You've done a thorough job of troubleshooting, and all the parts of your setup that you've described make good sense.
So we're left with blaming either the device or the network. I've previously had folks at Telstra go above and beyond to diagnose such problems, so perhaps the telstradev folks can put you in touch with somone in the m2m technical area. Another option (which I'd probably try first) is to see if you can customise the dragino firmware to add more logging of what it's doing.
For example, it might be getting an initial dns failure and then backing off for a retry interval, or experiencing some other transient error. I've often thought "gee it'd be nice to have wireshark for cellular"....actually if you have access to an SDR (software defined radio) you would at least be able to see whether the device is transmitting packets and trying to get online, or whether it is sitting around twiddling its thumbs.
One of the joys of lockdown is you find yourself with time on your hands looking for something to do. So I used that to think a bit further about your device problem.
Just building on @Chistoper Biggs comment, if you haven't already, it would be worth you getting hold of a copy of the BC95-G command manual and specifically take a look at the AT+NLOGLEVEL command. It could be changing the loglevel will provide you with more information on what is going on. My only concern with this approach, is based on your earlier comments about the Dragino firmware struggling with command echo turned on, it might also struggle with the radio module's loglevel changing. One way to find out.

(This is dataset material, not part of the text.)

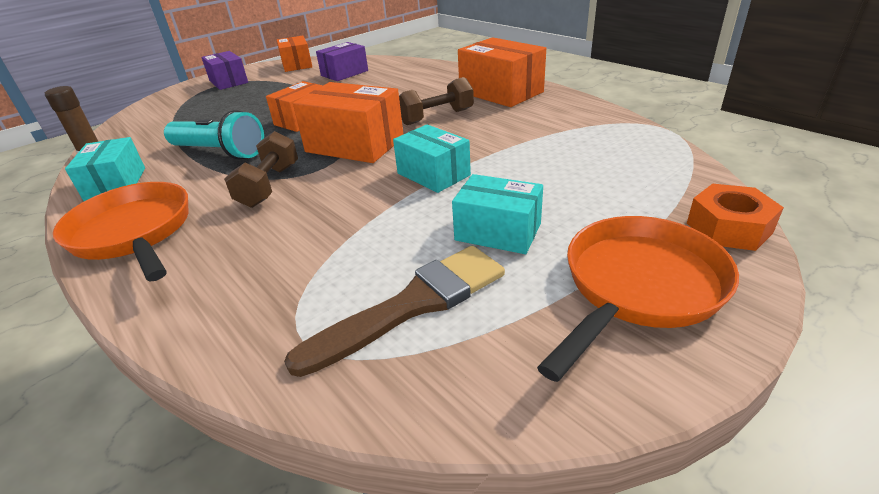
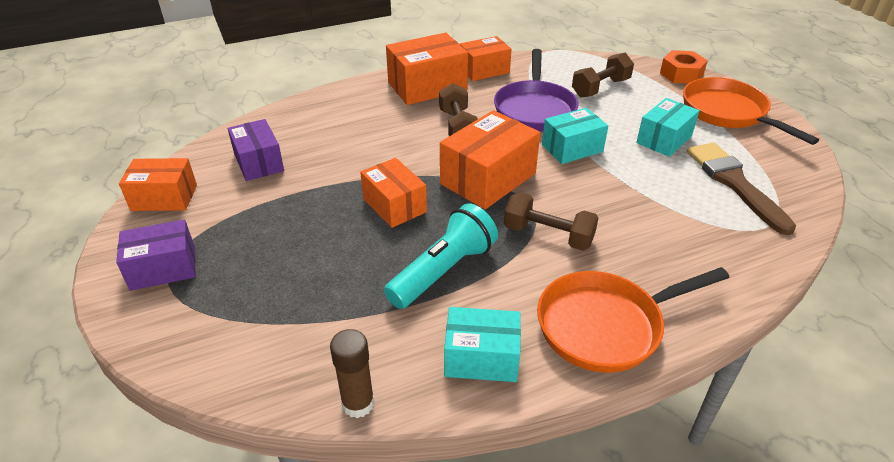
camera: 75 degrees left, 5 degrees up
(503, 142) = (534, 109): none -> purple pan
(563, 106) = (484, 70): none -> orange box
(597, 171) = (600, 88): none -> brown dumbbell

Another thing to consider is the band configuration. Most radio modules when first powered up won't have a clue where in the world they are and will try to scan all the bands they are allowed to access. This can take considerable time although having done it once, they normally remember the last band that worked and subsequently try that first. It would be worth checking the AT+NBAND command and see what has been allowed. Telstra only uses band 28 for NB-IoT so limiting the band choice might be worthwhile consideration.
Finally I recall you had issues with the choice of APN and not being able to change the APN for cid 0, the cid used for autoconnect. I suspect this is the root cause of all your problems. You may find the reason you couldn't change the APN for cid 0 is because the radio was active. Some radio modules don't like you changing key configuration parameters when the radio is active. Can't guarantee this will work because I don't have a BC95-G to play with but you could try the following commands:
AT+CFUN=0 \\ turns off the radio
AT+CGDCONT=0,"IP","telstra.internet" \\ sets the APN
AT+CFUN=1 \\ turns the radio back on
Having done this, you have two possibilities. You could reboot the Dragino to force it to send a transmission because from what you have said previously it always retransmits after a reset. Alternatively you could just leave the device and wait for it to transmit on it's own accord following the time interval you defined using the AT+TDC command. The latter means that any intialisation sequence in the Dragino won't undo your changes. Note that I am not sure if the radio module will allow you to change the APN associated with cid 0 or not. Like I said, I don't have a Dragino or a BC95-G sitting here to play with so it may not work.
Be interesting to hear feedback on this because I have friends who are well versed on BC-95G and I could run your device issues past them.